Defense attorney dilemma

Today I have a lawyerly plot bunny for you.

Defense attorneys have various legal and ethical duties, some of which may occasionally collide. On the one hand, a defense attorney has the obligation to represent her client to the best of her ability, using all reasonable legal means to get her client off the hook, regardless of whether she believes the client is guilty. On the other hand, she is an officer of the court, charged with making sure no miscarriage of the law occurs.

Really, these duties are toward the same end, since both involve making sure that the justice system runs the way it’s supposed to. But sometimes they can create problems. For example, what if the defendant lies on the stand? Does the attorney let the judge know that perjury has occurred, or does she keep her mouth shut?
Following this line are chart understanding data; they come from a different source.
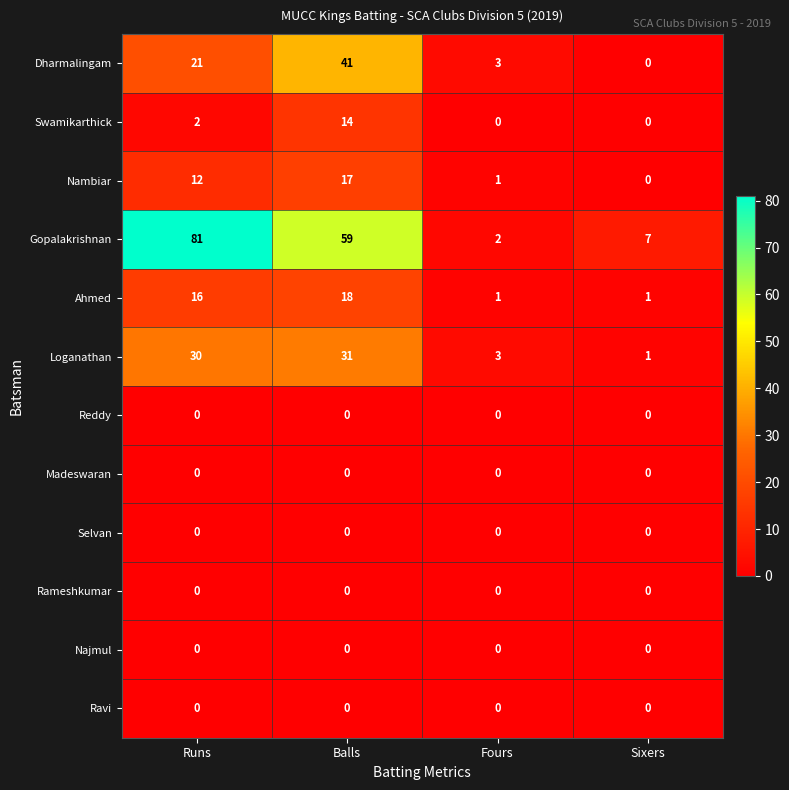

The value of Ahmed at Sixers is 1. True or false?

True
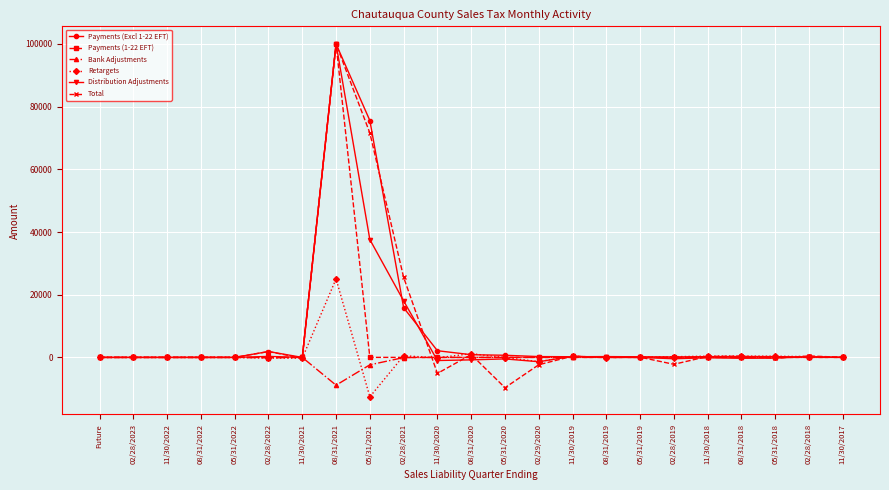

True or false: Payments (1-22 EFT) has a value of 47787.7 at 11/30/2019.

False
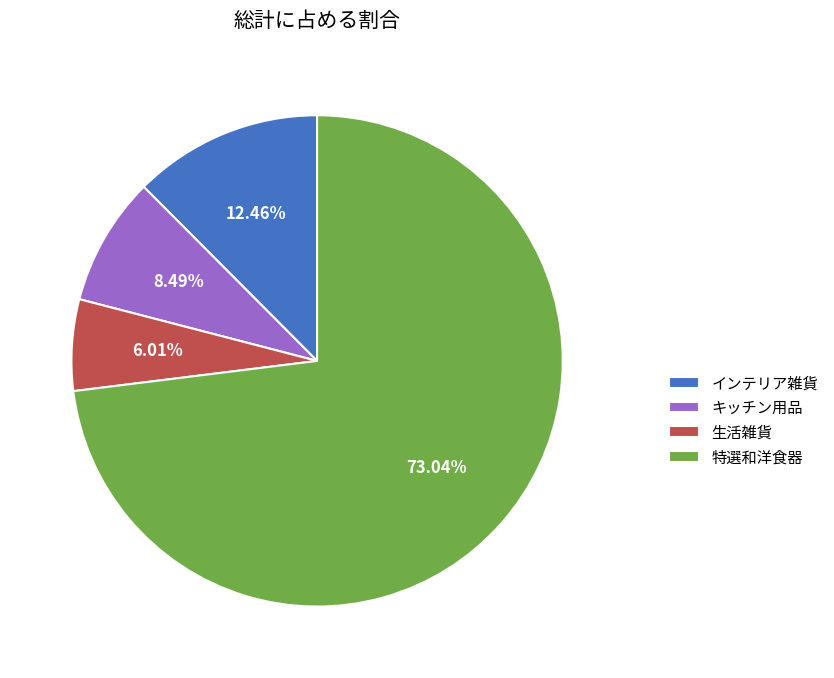

Is the sum of 生活雑貨 and 特選和洋食器 greater than half?

Yes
If the attorney knows—or suspects—ahead of time that her client will perjure himself on the stand, she has the duty to keep that from happening. The easiest way is to not call him as a witness. The defendant cannot force his lawyer to let him testify. However, if the defendant does testify and unexpectedly lies, the lawyer’s not supposed to say anything—but she can’t intentionally let him continue lying. It can be a difficult balancing act.

So here’s your plot bunny. Your character is an attorney representing a smooth bad guy. The bad guy lies on the stand—implicating someone else—and is found not guilty. Now the cops are after that third party, and your lawyer wants to make sure an innocent party doesn’t go to prison. What does he do? And what complications might ensue if he’s attracted to that innocent third party?